Nachdem ein Staatssekretär des CDU-geführten Innenministeriums bereits im März diesen Jahres einen 25 Millionen Euro schweren Vertrag mit der US-Firma Palantir unterzeichnet hat, stellt die Grün-Schwarze Landesregierung nachträglich die Anpassung des Polizeigesetzes für eine eingeschränkte Nutzung der Analyse-Software „Gotham“ in Aussicht. Grüne „Bauchschmerzen“ ließen sich durch ein Angebot der CDU mildern, einen Nationalpark auszuweiten. Dabei ist nicht nur eine politische Praxis fragwürdig, die erst Tatsachen schafft, welche dann im Nachhinein mit einem Tauschhandel legitimiert werden. Auch die Software und das Unternehmen sowie deren Auswirkungen auf Freiheitsrechte müssen kritisiert werden.
Vertreter*innen von Sicherheitsbehörden rühmen sich schon lange mit Pilotprojekten zur Videoüberwachung in Mannheim, bei denen der Einsatz von Künstlicher Intelligenz erprobt wird. Eine KI soll mit Hilfe von über 60 Kameras an besonderen Punkten in der Stadt erkennen, ob sich Personen dort „verdächtig“ verhalten und dann direkt das Lagezentrum der Polizei informieren. Das Projekt läuft bereits seit 2018 und wurde 2023 um mehrere Jahre bis 2026 verlängert.

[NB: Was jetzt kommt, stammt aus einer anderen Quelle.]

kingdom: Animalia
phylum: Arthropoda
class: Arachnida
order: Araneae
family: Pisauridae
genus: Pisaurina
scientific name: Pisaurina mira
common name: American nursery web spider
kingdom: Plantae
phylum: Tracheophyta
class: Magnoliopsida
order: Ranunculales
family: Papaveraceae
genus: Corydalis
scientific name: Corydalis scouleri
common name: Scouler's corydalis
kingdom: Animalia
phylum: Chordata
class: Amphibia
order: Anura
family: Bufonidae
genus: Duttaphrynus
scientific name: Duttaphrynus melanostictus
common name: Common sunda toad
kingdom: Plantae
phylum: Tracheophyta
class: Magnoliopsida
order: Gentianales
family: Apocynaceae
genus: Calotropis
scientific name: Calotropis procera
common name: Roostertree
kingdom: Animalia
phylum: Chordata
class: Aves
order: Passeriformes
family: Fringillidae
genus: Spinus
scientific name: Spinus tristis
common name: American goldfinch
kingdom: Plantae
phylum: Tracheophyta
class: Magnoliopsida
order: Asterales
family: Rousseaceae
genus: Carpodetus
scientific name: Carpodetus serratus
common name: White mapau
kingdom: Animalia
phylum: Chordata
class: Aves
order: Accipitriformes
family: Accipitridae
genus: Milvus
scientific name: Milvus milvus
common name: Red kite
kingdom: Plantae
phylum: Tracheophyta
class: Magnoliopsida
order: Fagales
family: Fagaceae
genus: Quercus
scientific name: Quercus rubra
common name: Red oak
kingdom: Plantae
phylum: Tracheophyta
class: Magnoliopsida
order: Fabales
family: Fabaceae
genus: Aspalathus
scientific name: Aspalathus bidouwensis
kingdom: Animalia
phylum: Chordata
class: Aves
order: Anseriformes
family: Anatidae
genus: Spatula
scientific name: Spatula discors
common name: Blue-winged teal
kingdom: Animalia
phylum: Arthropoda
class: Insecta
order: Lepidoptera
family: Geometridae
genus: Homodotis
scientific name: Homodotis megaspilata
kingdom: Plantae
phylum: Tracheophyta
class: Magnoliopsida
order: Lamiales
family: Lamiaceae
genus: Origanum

Nun soll auch in Baden-Württemberg eine Analyse-Software dazu genutzt werden polizeiliche Daten effizienter verarbeiten zu können. Hessen und Hamburg haben die Software bereits in ihrem polizeilichen Repertoire und planen sie zur Bekämpfung organisierter Kriminalität und islamistischen Terrorismus zu verwenden. In einem Urteil des Bundesverfassungsgerichtes vom Februar 2023 (1 BvR 1547/19, 1 BvR 2634/20) sind die rechtlichen Grundlagen für deren Einsatz jedoch als verfassungswidrig eingestuft worden, weil sie keine ausreichende Eingriffsschwelle enthalten. Bedenken im Hinblick auf das allgemeine Persönlichkeitsrecht und die informationelle Selbstbestimmung wurden als Begründung herangezogen, wobei darauf verwiesen wurde, dass auch Unbeteiligte in den Fokus gelangen könnten. Während die Grundlage in Hamburg damit als nichtig angesehen wurde, wurde dem Land Hessen eine Frist zur Nachbesserung der Rechtsgrundlage gegeben. Eine verfassungskonforme Nutzung der automatisierten Datenanalyse hat das Gericht jedoch nicht ausgeschlossen. Damit bleibt das Tor für die Nutzung softwaregestützter und automatisierter Technologien offen und es ist davon auszugehen, dass die Zuständigen in Baden-Württemberg die Fehler ihrer Vorgänger berücksichtigen werden. Die KI-gestützte Überwachung in Mannheim könnte also bald um eine automatisierte Auswertung ergänzt werden, die vermutlich auch weitere Möglichkeiten der Gesichts- oder Profilerkennung mit sich bringt.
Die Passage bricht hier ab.